On May 9, 2018, the National Labor Relations Board announced an interesting development regarding two key ongoing issues, i.e., the Board’s joint-employer standard and the alleged conflicts of interest of Member William Emanuel. This announcement also sheds light on how the Board may change other areas of federal labor law in the future.

As many will recall, in 2015, the Board created a new and employee-friendly test for determining whether an entity will constitute a “joint employer” under the National Labor Relations Act by receiving services from another entity’s workers. Last December, the Board – and its new Republican-appointed members – overturned this employee-friendly test and reinstated the prior standard. This late 2017 decision drew criticism because one of the new Board members – William Emanuel – previously served at a law firm that represented a party in the 2015 case. Ultimately, after many criticized Member Emanuel for an alleged conflict of interest, the Board vacated its most recent decision. The Board returned, at least technically, to the 2015 employee-friendly test.

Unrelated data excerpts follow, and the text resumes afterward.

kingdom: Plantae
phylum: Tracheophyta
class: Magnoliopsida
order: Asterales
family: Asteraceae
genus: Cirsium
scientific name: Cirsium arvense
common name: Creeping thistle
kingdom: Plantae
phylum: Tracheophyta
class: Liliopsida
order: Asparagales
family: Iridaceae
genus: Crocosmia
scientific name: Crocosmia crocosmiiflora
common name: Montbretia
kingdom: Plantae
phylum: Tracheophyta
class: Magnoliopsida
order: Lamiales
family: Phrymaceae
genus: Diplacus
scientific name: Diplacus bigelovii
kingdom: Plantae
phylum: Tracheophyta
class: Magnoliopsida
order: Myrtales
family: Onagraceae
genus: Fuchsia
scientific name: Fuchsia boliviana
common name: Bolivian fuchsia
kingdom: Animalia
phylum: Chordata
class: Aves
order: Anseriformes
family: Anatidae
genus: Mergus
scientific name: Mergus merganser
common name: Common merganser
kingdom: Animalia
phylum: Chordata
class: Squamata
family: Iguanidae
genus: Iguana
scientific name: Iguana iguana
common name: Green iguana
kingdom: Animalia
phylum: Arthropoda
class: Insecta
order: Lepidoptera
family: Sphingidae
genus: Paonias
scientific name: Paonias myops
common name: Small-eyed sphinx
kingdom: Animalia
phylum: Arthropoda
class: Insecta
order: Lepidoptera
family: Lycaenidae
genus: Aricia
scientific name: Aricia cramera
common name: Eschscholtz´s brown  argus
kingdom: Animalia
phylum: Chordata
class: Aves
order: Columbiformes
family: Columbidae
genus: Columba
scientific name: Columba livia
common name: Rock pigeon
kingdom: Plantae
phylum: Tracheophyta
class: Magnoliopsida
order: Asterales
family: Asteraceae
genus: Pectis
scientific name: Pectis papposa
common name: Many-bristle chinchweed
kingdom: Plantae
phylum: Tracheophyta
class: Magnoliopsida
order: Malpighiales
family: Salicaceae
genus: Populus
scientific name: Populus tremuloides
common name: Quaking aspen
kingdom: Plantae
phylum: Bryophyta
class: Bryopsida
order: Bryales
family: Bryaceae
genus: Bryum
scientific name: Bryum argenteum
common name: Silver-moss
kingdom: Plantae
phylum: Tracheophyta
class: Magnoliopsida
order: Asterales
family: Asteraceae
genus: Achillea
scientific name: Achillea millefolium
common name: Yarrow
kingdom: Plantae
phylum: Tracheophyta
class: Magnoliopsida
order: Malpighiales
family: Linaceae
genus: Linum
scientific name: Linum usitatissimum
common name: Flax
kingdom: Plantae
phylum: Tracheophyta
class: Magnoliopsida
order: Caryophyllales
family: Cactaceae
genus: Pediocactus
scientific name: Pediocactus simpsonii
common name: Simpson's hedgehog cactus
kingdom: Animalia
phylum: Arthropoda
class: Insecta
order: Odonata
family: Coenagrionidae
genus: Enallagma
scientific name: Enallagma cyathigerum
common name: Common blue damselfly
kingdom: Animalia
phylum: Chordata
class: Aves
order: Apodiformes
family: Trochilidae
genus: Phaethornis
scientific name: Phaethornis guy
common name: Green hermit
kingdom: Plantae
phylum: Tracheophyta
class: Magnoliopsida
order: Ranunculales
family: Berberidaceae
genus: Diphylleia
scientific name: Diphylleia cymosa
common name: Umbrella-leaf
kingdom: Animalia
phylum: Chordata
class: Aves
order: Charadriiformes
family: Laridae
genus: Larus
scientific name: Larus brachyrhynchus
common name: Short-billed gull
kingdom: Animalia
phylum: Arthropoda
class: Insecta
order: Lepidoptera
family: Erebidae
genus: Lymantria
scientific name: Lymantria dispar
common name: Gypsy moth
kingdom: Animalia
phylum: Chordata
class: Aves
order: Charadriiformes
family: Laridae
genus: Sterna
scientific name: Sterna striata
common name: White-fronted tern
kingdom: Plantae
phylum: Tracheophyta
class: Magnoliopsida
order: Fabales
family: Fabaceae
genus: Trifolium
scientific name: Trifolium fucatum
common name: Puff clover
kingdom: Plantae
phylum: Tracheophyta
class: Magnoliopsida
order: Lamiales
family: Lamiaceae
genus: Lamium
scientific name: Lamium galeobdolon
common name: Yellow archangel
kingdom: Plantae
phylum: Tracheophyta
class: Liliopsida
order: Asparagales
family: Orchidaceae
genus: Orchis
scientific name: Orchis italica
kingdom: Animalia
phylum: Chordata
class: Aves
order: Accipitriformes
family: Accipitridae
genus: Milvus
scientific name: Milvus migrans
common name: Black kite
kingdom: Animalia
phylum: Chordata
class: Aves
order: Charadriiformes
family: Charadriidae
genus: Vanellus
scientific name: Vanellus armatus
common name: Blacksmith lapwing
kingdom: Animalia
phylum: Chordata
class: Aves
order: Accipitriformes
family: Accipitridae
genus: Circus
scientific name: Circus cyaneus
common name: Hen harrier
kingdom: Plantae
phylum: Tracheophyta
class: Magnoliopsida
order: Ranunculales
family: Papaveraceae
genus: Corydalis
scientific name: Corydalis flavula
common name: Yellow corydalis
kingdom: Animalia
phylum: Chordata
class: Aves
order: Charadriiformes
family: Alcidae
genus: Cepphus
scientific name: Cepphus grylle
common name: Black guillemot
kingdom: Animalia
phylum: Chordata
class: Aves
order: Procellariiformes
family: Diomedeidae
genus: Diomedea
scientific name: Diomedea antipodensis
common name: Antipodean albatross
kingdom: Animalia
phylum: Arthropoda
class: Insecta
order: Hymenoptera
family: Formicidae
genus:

It was obvious, however, that the Board would seek another vehicle for overturning the employee-friendly test. Many speculated that the Board would simply find another case and exclude Member Emanuel, to avoid any purported conflict issue. On Wednesday, however, the Board announced that it was taking a different approach. The Board now will seek to change the joint-employer test by using the federal rulemaking process to modify the actual federal regulations, rather than by simply issuing a written decision in a pending case. New Board Chairman John Ring stated that “[i]n my view, notice-and-comment rulemaking offers the best vehicle to fully consider all views on what the standard ought to be.”

This development is noteworthy for several reasons. Although most expected the Board to revisit this issue, at its most basic level this announcement provides more specifics about how and when the Board will do so. (That said, in the interim, it is highly unlikely that the Board will aggressively apply the employee-friendly test.) Perhaps more importantly, this announcement further indicates that the Board – and the Trump administration as a whole – actually might have concerns that Member Emanuel’s purported conflicts actually do impede him from deciding certain cases. This is significant because Member Emanuel’s former law firm has represented parties in myriad different labor cases beyond the 2015 joint-employer case, and the same is true for Chairman Ring. Thus, this might show that the Board will be reluctant to change other areas of law through the traditional approach of deciding cases.

Third, it shows that the Board believes it can successfully change the federal regulations themselves to reinstate the pre-2015 joint-employer standard. If the Board believes this will be an effective tactic, it may take the same approach when it addresses other developing issues that appear to be on its radar. Because it would be more difficult for future Democrat-majority Boards to change regulations than to overturn published decisions, this new approach could help the Trump Board protect its decisions from challenge by future presidential administrations.